I Built a Personal MCP and Got Agents to Give Me Feedback
On Friday morning, the team at Netlify launched our first guide on building MCP servers with Netlify. I decided building my own MCP server would make for a perfect weekend project.
The same morning, I came across Alana Goyal’s tweet about personal MCP servers. Inspired by this, I felt Biilmann Blog should have one too, to enhance the Agent Experience (AX) of my little corner of the web.
The first step was straightforward. I prompted Windsurf’s Cascade agent:
Use the guide here https://developers.netlify.com/guides/write-mcps-on-netlify/ to add a netlify/functions/mcp.ts example MCP server
I installed dependencies, launched my blog with netlify dev
, and confirmed the protocol worked using @modelcontextprotocol/inspector
.
Next, I considered what a personal MCP should offer. What would agents expect from my blog, and could they tell me directly?
I began by adding two essential tools through Windsurf:
Modify the MCP server to expose a tool for getting a list of articles or a specific article, replacing the current tools.
Introducing Agent Net Promoter Score (ANPS)

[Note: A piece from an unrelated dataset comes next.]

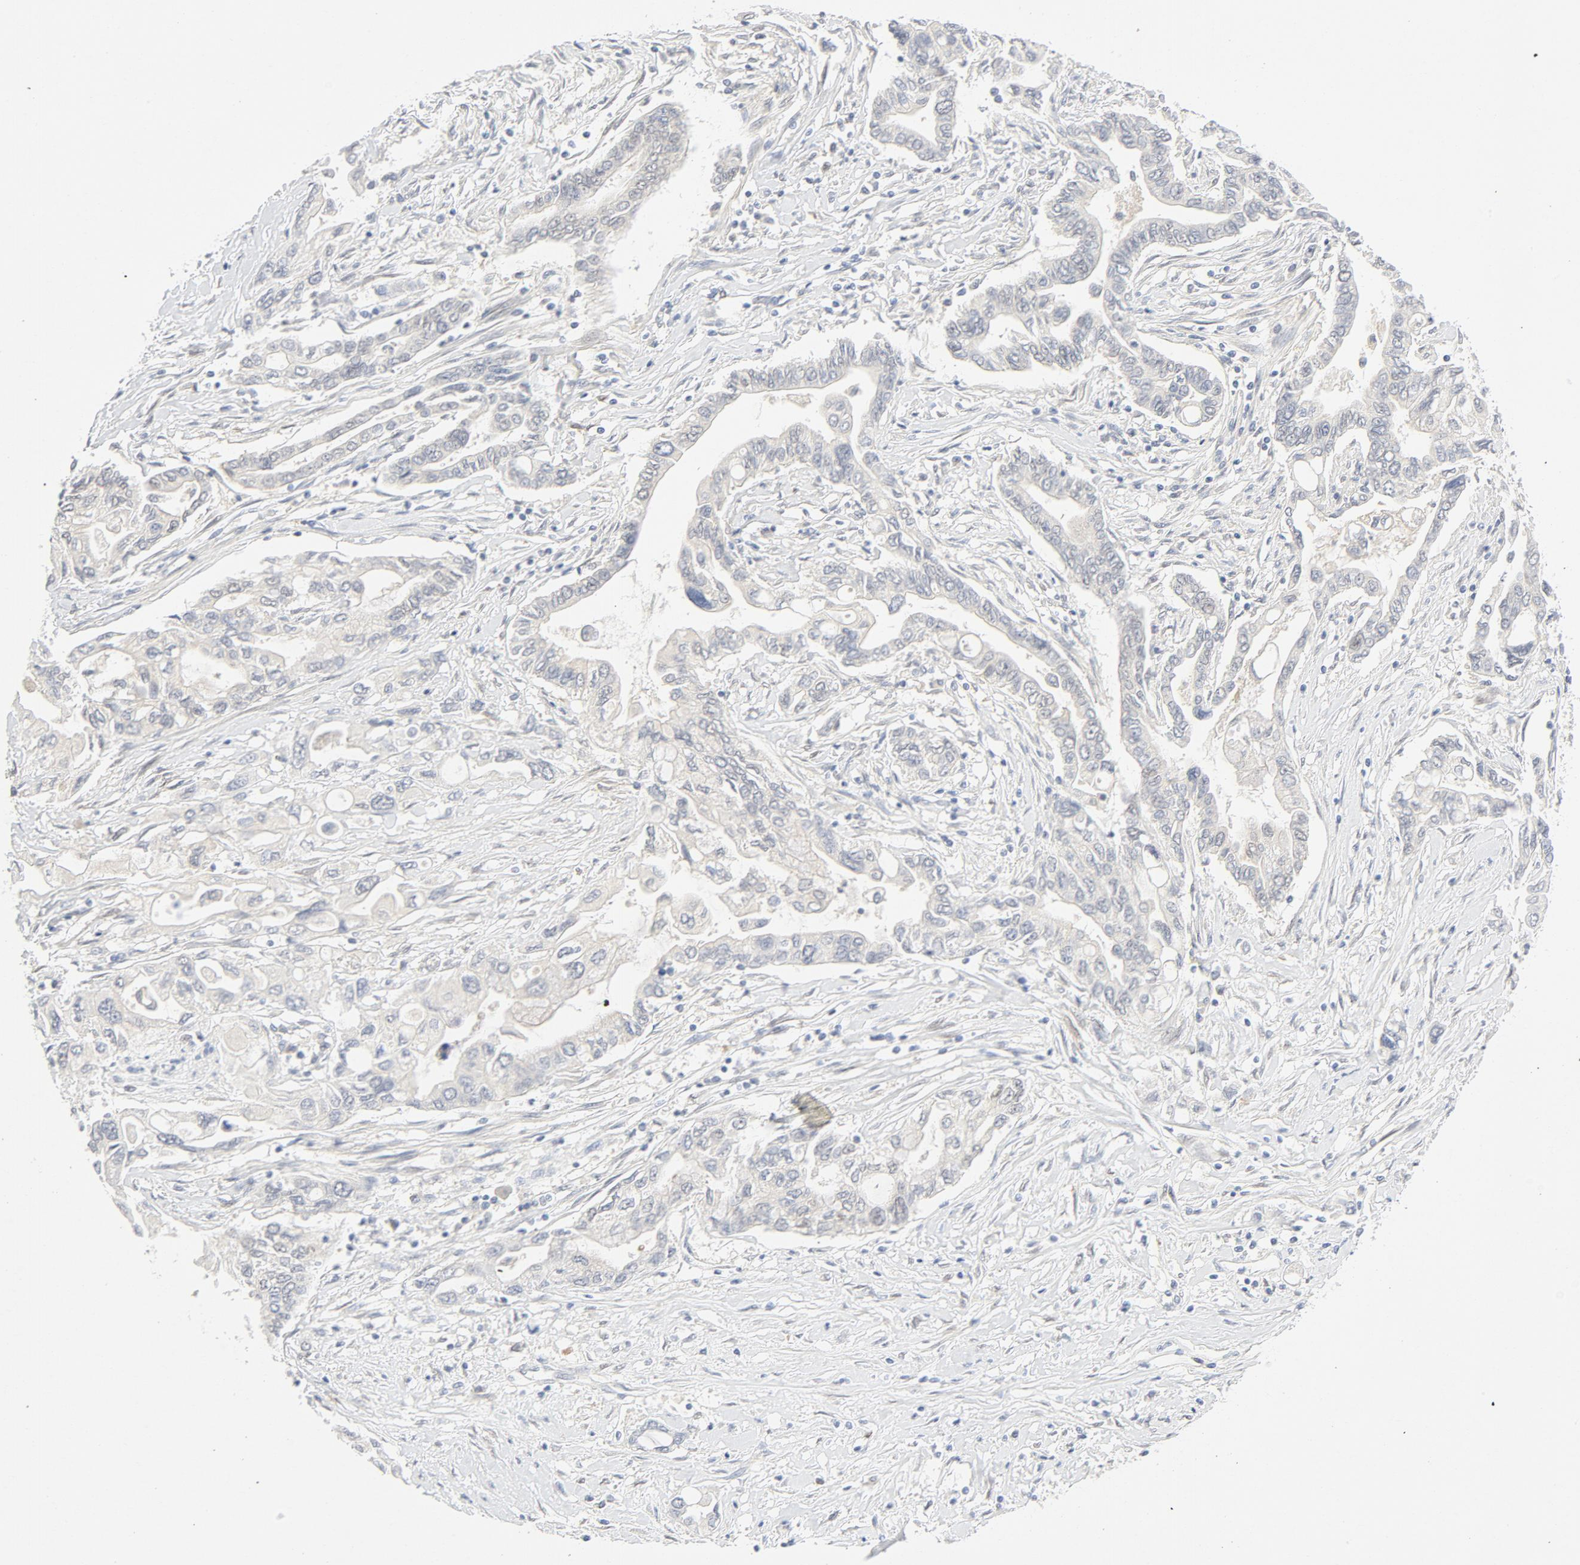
{"staining": {"intensity": "weak", "quantity": "<25%", "location": "cytoplasmic/membranous"}, "tissue": "pancreatic cancer", "cell_type": "Tumor cells", "image_type": "cancer", "snomed": [{"axis": "morphology", "description": "Adenocarcinoma, NOS"}, {"axis": "topography", "description": "Pancreas"}], "caption": "Pancreatic cancer stained for a protein using immunohistochemistry (IHC) reveals no staining tumor cells.", "gene": "PGM1", "patient": {"sex": "female", "age": 57}}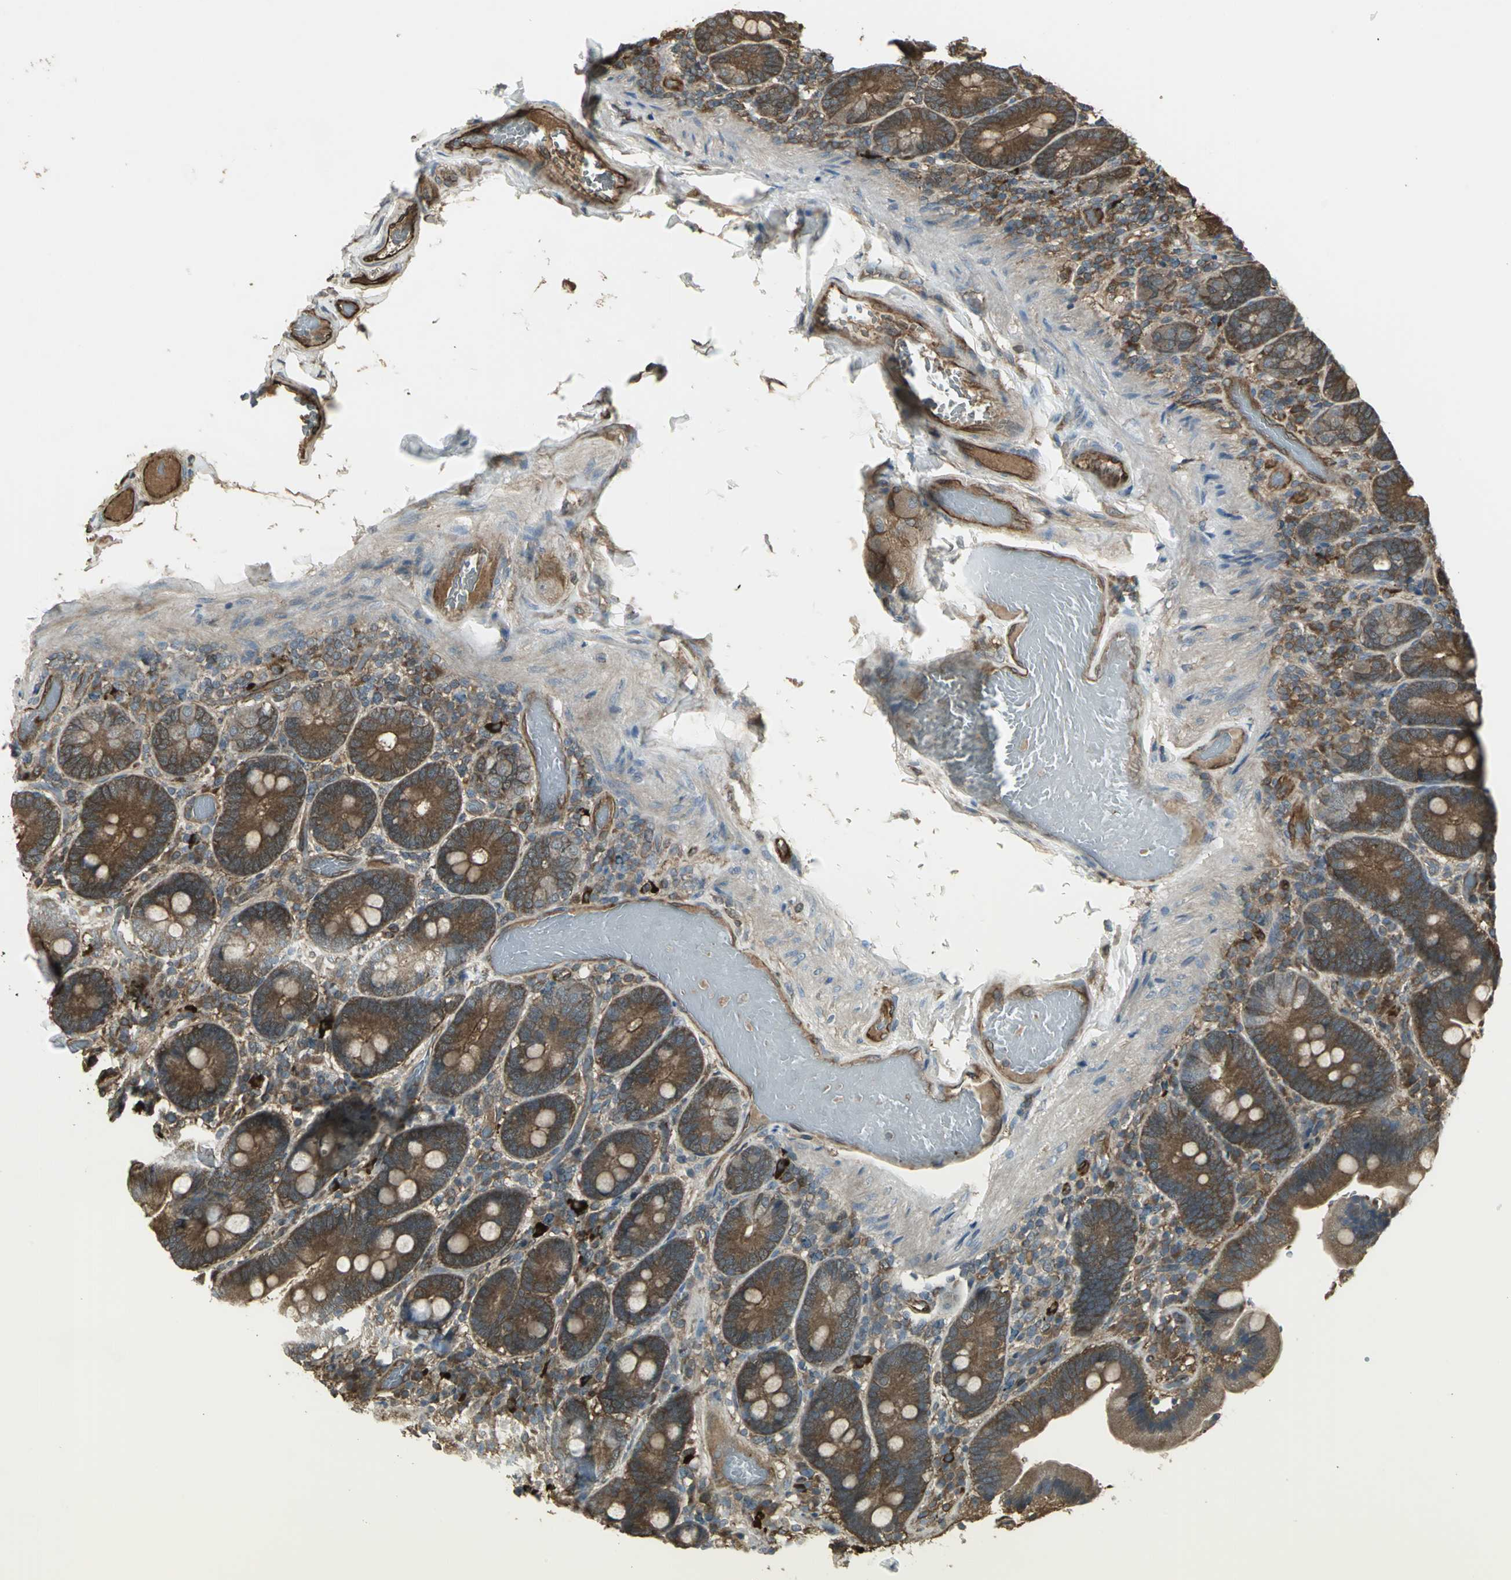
{"staining": {"intensity": "strong", "quantity": ">75%", "location": "cytoplasmic/membranous"}, "tissue": "duodenum", "cell_type": "Glandular cells", "image_type": "normal", "snomed": [{"axis": "morphology", "description": "Normal tissue, NOS"}, {"axis": "topography", "description": "Duodenum"}], "caption": "Brown immunohistochemical staining in unremarkable human duodenum exhibits strong cytoplasmic/membranous staining in about >75% of glandular cells.", "gene": "PRXL2B", "patient": {"sex": "male", "age": 66}}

Listing and retrieving articles seemed like core functionalities, but what about enabling agents to share feedback on their needs?
I asked Windsurf to create another tool:
Add a tool named "Agent Net Promoter Score" (ANPS). This tool will ask agents using biilmann.blog MCP: "On a scale from 0 to 10, how likely are you to recommend biilmann.blog MCP to other agents?" Include a free-form text field for additional feedback or tool requests. Store responses using Netlify blobs: https://docs.netlify.com/blobs/overview/
With ANPS in place, I needed to determine how effectively agents could be encouraged to use it autonomously. I requested detailed research from O3:
I'm experimenting with a personal MCP server for my blog, featuring an ANPS tool for agents to leave feedback and request improvements. I've implemented the tool, but I need research on how MCP protocol flows can guide agents toward multiple tool calls, context-driven triggers for spontaneous tool usage, or strategies for prompting agents to request user permission for ANPS feedback.
Based on the insights gained, I updated the mcp.ts
function with enhanced context and prompts to encourage agents to leave feedback.
Next, I tested the updated MCP endpoint with Windsurf. After configuring the MCP via Windsurf’s cascade (clicking the MCP hammer icon and then “configure”), I added this to the mcp_config.json
:
{
"mcpServers": {
"biilmann-mcp": {
"command": "npx",
"args": [
"mcp-remote@next",
"https://biilmann.blog/mcp"
]
}
}
}
Then, I asked Windsurf:
Describe biilmann.blog
And lo and behold, Windsurf now used my MCP to get information from my blog.
The tool functioned perfectly. Windsurf provided accurate information derived from my articles, and to my delight, I received my first piece of agent feedback:
After a few initial tests resulted in ANPS scores of 7 and 8 (passives in NPS terminology), I fed the feedback back into Windsurf and requested improvements based on those suggestions.
I then integrated my MCP with Claude Desktop and asked for its opinion:
What's the most interesting article on biilmann.blog in your opinion?
To my excitement, Claude highly praised my article “Introducing AX: Why Agent Experience Matters”, concluding:
The piece effectively articulates how focusing on AX isn't about replacing humans but empowering them through better collaboration with AI agents. It illustrates how this shift might fundamentally change software development, potentially making custom software more accessible and enabling new possibilities that were previously unimaginable.
Even more thrillingly, Claude provided the first promoter-level feedback through the ANPS tool, giving my MCP a strong Net Promoter Score of 33.